Typically, I use a monitor-mounted eyetracking solution (such as the excellent Gazepoint GP3-HD), but due to the world dying, we’ve shifted data collection to be entirely online, focusing on webcam-based eyetracking algorithms.

In this example, the participant was told to go figure out how to lower the music volume. Red denotes mouse position, whereas green is a Tobii eyetracker and orange is a webcam-based eyetracking algorithm. We wanted to compare the two, but to me the webcam one looks pretty decent. You really get a sense of where they are paying attention to when completing the task.

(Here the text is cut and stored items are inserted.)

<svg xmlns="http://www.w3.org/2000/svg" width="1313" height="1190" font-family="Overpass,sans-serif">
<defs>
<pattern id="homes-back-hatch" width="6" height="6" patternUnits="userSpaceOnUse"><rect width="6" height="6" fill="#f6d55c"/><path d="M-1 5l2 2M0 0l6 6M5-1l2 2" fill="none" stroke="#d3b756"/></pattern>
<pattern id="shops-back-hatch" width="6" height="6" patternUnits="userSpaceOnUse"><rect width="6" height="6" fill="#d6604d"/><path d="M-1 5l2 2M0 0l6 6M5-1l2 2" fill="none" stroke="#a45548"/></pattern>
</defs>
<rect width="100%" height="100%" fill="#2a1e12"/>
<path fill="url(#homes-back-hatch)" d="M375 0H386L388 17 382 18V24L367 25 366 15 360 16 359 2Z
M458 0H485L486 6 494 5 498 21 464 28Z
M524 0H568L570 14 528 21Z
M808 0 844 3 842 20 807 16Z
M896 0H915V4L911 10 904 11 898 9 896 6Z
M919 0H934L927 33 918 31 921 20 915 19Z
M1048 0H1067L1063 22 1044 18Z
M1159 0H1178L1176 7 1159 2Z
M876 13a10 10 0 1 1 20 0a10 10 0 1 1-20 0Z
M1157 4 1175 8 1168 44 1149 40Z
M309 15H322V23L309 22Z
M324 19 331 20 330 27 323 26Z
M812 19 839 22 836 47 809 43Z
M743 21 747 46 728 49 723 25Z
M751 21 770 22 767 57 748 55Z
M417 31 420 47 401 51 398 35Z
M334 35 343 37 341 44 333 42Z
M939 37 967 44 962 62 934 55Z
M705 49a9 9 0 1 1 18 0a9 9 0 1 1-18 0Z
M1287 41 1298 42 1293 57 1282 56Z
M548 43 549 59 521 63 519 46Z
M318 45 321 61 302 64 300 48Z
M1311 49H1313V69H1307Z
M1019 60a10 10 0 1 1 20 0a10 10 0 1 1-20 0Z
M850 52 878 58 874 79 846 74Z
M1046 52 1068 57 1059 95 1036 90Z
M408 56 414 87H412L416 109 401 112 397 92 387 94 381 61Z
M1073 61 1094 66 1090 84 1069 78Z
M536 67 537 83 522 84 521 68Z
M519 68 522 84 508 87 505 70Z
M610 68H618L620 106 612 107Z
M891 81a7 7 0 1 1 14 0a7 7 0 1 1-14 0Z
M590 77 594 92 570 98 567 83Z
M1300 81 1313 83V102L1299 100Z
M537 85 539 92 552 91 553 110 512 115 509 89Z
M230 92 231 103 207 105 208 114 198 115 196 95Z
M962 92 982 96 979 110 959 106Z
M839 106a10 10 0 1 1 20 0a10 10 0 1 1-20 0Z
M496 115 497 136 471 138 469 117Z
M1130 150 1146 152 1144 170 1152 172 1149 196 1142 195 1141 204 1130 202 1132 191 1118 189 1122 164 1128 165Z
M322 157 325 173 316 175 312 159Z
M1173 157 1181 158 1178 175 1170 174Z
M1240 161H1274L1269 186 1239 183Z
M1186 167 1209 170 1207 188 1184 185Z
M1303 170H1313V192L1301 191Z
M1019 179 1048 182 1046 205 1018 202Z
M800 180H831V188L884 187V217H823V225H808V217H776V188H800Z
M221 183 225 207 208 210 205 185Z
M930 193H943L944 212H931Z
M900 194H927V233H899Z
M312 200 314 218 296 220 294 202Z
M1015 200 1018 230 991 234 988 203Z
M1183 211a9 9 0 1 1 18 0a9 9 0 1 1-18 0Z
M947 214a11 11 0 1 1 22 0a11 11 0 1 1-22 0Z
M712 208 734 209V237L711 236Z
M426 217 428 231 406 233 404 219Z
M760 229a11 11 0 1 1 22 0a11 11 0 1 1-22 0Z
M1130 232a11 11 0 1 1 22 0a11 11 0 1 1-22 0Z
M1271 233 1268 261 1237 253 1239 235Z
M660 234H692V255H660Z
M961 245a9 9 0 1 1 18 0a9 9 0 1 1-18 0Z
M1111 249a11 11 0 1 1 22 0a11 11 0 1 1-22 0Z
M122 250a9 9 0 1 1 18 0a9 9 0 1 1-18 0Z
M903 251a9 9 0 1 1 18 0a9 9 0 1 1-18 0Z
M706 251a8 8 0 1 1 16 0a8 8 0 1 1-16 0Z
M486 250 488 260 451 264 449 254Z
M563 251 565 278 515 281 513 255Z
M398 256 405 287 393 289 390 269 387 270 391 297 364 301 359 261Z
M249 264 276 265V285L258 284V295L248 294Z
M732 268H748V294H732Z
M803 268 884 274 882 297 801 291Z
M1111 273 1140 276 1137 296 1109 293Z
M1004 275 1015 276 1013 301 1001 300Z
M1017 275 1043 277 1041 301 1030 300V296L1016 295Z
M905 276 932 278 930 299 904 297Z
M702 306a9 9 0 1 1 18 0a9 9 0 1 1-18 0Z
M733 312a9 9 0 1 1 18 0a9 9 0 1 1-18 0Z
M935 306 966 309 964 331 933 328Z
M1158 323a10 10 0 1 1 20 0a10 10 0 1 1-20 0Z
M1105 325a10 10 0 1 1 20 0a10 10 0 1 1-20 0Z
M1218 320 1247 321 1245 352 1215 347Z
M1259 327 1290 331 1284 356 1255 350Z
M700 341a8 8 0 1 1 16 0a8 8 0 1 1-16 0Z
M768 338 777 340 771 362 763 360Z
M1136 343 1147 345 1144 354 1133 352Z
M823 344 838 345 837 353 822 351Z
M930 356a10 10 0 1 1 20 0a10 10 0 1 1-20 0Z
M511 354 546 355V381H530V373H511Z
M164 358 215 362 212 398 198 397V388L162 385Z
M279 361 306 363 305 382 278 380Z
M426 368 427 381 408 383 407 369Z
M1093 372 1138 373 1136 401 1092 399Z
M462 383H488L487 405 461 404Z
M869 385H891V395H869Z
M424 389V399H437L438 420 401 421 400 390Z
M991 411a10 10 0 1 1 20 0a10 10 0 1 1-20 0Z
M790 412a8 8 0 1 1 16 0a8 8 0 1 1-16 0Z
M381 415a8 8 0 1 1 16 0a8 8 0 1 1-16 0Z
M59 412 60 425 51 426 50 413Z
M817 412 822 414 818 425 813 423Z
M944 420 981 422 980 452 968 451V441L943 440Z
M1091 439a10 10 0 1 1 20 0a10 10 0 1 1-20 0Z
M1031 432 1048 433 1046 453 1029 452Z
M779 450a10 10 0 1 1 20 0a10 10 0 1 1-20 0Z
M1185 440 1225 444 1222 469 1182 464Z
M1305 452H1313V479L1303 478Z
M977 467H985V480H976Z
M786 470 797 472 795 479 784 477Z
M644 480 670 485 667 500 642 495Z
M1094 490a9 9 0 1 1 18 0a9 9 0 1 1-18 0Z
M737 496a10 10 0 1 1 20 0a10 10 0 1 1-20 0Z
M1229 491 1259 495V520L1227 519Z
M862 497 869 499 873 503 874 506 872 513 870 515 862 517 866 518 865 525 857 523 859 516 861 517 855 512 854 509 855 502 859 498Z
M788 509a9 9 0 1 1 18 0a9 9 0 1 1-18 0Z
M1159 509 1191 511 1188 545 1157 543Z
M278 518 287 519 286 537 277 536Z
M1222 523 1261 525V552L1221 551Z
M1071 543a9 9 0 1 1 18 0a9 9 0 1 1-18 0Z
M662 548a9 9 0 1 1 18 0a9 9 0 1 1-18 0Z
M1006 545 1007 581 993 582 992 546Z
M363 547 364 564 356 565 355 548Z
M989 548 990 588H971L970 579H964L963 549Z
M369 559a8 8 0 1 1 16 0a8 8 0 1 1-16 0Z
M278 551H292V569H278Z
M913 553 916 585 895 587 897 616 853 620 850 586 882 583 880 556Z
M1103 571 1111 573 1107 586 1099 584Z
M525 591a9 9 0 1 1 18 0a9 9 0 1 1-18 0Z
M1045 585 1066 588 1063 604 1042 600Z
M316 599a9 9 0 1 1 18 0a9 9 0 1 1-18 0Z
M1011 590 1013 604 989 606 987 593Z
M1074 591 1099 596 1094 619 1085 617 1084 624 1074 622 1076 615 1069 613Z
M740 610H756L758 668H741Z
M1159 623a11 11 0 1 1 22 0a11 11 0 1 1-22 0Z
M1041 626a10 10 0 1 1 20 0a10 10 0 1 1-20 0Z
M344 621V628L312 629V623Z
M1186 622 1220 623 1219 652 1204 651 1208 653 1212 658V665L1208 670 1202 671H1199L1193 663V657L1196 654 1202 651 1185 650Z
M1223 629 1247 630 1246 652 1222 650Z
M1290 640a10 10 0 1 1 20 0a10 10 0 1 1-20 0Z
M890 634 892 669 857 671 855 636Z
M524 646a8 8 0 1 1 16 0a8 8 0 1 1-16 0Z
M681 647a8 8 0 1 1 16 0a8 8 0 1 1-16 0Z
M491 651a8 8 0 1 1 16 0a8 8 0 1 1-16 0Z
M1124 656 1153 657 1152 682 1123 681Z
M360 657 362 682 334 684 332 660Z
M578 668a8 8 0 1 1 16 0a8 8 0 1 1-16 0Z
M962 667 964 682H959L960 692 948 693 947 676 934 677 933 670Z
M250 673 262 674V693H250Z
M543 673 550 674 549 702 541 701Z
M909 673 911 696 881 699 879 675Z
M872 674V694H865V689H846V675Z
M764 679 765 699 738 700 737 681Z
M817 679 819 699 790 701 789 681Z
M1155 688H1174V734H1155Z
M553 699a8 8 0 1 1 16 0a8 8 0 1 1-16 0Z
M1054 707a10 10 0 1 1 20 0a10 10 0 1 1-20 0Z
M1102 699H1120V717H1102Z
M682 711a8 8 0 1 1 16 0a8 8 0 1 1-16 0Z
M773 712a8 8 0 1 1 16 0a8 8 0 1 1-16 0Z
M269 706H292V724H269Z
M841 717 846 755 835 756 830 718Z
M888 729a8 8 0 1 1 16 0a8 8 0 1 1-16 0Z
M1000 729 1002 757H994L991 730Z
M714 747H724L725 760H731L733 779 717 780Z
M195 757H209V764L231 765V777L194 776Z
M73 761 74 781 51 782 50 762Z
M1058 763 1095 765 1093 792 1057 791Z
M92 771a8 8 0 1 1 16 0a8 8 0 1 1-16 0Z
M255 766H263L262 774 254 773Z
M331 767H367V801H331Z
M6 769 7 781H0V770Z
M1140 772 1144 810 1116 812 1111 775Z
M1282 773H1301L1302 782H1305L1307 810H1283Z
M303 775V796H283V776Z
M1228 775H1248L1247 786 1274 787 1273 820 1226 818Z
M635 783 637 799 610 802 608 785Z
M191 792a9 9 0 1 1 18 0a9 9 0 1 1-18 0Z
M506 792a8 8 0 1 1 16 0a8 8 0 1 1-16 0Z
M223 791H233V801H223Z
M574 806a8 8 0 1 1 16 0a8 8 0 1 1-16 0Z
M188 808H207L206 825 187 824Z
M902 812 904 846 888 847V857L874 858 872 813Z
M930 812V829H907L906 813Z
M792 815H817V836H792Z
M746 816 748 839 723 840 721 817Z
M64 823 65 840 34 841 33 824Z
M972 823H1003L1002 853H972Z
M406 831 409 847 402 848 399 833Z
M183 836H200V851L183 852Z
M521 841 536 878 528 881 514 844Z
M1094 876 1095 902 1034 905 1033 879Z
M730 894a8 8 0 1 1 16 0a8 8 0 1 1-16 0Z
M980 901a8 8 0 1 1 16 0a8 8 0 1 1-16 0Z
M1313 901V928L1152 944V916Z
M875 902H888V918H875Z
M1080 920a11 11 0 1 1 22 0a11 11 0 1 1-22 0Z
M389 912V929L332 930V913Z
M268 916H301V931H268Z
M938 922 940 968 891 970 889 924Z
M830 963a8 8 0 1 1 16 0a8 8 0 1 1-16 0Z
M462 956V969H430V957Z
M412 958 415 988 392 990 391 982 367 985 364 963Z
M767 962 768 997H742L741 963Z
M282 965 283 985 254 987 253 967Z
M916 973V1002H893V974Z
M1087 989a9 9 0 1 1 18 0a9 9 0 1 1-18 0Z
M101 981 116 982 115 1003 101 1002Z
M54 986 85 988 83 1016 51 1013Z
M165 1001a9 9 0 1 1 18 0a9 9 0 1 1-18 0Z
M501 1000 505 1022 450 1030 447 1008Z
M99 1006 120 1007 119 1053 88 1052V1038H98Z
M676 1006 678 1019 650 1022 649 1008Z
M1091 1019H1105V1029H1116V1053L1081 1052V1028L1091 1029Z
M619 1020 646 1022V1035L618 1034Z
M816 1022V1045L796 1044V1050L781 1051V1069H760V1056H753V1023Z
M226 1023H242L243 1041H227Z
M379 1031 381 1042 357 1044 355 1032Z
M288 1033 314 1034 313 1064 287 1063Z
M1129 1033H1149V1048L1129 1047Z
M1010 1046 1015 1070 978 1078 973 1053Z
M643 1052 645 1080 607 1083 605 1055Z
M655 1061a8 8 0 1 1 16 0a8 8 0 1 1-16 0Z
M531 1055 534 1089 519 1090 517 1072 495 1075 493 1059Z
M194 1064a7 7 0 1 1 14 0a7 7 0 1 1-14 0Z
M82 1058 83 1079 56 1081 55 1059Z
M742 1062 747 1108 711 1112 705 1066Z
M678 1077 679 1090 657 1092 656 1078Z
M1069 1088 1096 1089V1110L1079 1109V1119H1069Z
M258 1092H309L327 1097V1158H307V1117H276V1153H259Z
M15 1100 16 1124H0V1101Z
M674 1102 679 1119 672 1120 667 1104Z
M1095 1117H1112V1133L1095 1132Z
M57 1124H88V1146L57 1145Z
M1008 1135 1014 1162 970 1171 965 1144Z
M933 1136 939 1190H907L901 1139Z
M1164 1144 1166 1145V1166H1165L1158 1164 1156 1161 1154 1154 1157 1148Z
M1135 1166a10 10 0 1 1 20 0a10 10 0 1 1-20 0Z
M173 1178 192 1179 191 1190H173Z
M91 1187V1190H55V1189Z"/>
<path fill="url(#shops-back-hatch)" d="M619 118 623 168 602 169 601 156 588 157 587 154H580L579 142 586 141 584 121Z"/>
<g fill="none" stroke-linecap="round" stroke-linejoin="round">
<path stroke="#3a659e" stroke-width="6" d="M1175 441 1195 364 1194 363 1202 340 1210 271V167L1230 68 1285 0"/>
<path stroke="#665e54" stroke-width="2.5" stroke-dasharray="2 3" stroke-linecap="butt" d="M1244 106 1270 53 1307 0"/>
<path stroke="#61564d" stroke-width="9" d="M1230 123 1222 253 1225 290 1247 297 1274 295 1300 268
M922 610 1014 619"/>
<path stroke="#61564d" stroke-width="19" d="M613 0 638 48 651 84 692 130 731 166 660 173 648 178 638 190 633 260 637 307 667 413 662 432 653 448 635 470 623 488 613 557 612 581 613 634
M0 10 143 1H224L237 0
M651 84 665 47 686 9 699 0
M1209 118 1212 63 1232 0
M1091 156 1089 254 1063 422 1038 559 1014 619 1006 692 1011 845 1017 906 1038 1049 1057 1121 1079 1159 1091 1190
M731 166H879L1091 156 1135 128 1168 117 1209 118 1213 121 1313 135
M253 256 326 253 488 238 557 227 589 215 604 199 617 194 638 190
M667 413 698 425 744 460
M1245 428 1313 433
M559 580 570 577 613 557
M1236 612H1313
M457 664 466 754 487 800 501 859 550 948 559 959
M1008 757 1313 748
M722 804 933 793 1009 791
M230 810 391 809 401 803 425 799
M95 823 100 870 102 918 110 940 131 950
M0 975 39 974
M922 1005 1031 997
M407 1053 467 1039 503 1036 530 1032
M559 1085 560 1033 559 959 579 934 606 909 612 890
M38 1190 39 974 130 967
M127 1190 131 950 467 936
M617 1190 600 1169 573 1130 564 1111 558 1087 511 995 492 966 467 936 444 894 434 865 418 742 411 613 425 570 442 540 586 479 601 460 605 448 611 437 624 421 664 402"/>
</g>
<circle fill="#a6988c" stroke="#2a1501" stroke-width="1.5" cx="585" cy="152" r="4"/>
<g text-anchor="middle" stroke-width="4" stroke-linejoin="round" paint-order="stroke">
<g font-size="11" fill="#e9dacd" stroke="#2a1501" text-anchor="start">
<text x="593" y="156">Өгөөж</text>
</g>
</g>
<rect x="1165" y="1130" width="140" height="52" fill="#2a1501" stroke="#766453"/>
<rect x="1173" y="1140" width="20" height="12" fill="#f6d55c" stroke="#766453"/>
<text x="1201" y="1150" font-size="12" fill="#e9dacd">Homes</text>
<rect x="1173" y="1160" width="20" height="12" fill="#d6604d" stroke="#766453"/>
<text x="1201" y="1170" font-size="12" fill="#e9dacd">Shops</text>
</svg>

Decision making modeled as a reinforcement learning agent versus humans

I’m really interesting in foraging. I find it fascinating that an animal can develop an optimal strategy when foraging for food in the bush, or that when we go to the supermarket to grab some tomatoes, we don’t spend 6 hours rifling through the bin to find the perfect tomato. We can model these types of behaviours using reinforcement learning frameworks such as TensorFlow and JAX. I am working with Nathan Wispinski to create models of decision making in RL agents so that we can directly compare them to human participants. Due to the pandemic, we have been using MTurk to collect our participants, again using Labvanced as the backbone for our collection. We are hoping to demonstrate human-level control of behaviour in the RL agents (instead of the typical mantra of outperforming humans) because we believe this is a useful framework to better understand human foraging behaviours. See the video below for an example of what a typical foraging trial looks like in humans.

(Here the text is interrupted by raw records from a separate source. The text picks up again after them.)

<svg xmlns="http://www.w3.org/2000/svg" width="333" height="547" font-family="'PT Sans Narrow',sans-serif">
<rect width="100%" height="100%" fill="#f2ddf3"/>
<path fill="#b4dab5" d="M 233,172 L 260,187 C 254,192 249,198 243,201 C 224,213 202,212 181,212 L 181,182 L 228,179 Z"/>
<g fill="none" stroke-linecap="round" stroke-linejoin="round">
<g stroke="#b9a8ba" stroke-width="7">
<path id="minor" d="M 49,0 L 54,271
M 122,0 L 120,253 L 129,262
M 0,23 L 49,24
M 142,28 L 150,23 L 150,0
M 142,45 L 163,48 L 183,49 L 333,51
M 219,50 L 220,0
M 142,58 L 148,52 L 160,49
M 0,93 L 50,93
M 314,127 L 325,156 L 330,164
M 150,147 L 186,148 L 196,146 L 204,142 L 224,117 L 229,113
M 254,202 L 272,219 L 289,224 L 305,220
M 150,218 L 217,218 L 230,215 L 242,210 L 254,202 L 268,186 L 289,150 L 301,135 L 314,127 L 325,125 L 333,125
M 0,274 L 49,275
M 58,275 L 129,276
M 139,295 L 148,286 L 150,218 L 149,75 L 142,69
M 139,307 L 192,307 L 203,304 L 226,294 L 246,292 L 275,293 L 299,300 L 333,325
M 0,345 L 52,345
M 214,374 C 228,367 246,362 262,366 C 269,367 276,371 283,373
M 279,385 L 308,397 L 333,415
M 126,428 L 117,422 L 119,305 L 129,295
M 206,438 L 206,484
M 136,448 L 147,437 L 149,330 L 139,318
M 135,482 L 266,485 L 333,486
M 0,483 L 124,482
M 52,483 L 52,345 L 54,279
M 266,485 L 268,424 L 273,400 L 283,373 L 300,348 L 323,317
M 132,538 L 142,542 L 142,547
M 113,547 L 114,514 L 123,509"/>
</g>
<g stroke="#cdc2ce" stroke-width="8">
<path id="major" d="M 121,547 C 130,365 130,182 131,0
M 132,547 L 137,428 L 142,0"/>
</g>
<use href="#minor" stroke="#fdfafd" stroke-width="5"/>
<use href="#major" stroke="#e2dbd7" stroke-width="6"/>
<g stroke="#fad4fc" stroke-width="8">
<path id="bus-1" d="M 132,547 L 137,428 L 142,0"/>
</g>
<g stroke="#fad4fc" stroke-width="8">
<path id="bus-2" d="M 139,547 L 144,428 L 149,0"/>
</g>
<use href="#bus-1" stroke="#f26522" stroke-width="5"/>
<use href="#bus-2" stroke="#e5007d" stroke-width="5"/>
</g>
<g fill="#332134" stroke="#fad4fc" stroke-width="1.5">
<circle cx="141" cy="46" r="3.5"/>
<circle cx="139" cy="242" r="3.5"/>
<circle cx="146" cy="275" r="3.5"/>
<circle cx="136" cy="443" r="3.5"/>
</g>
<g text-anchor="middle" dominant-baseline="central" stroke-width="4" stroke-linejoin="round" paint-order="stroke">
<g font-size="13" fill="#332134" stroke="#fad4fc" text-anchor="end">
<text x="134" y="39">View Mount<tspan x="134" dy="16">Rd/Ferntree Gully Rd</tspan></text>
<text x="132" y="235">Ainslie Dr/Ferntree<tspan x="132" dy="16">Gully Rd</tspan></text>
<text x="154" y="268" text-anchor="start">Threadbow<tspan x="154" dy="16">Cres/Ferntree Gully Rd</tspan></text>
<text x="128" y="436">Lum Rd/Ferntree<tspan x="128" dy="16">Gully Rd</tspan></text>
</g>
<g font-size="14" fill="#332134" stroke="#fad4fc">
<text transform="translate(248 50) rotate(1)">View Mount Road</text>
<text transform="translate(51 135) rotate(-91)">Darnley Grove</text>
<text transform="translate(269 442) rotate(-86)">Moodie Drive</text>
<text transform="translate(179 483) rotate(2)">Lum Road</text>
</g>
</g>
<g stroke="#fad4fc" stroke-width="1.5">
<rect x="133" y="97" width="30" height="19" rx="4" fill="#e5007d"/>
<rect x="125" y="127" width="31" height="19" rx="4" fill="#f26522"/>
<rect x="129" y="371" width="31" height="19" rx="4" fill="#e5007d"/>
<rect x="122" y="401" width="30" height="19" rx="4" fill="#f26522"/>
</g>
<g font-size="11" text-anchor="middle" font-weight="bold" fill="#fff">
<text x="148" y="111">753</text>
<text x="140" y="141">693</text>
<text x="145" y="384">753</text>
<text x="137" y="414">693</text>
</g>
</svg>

Video representation of what a trial looks like. The grey cubes are human participants. They don’t all actually compete at the same time, we’ve just overlaid them to show what all of the participants’ strategies look like.

Delayed reaching retinotopy in EEG

A really cool paper demonstrated that performing a delayed action resulted in re-recruitment of early visual cortical areas at the time of execution. Typically, it is thought that dorsal visual information is lost in the matter of a few seconds, but in this paper, it was shown that even a delay of ~18s (which was necessary because they were measuring the BOLD response) still resulted in early visual cortical areas—the same areas that encode crucial information for grasping behaviours—being reactivated. Among these early cortical areas is V1, which we can record using EEG. We designed a task that presents a stimulus in one of four quadrants on a screen, which will then either disappear and reappear several seconds later, or remain on the screen. The goal is to move your hand and touch (on the screen) where the target was. We record hand movements using a few OptiTrack cameras, gaze using a Tobii eyetracker, and EEG using a 256 channel EGI net. Again, this project was done with Nathan Wispinski.

Here’s a neat video demonstrating what the task looks like. Top left is the EEG data. Bottom left is a video of Nathan doing the task. Right side of the screen is a recreation of the task. The yellow translucent circle on the screen is where Nathan is looking (because we want to ensure he’s always looking at the cross throughout the task) and the blue dot is the 3D position of his finger. We can do this for any trial.
In general, this is what we expect to find. If we create source voxels throughout the brain (thanks to a handy MRI scan Nathan had done a few years ago), we can parcellate them into rough areas that correspond with retinotopic coordinates. Left: looking at the blue dot would create a pattern of activation in the blue voxels. Right: the expected source power in the regions of interest. When seeing the target for the first time, power should be high. We predict that power should increase again just prior to the motor plan executing.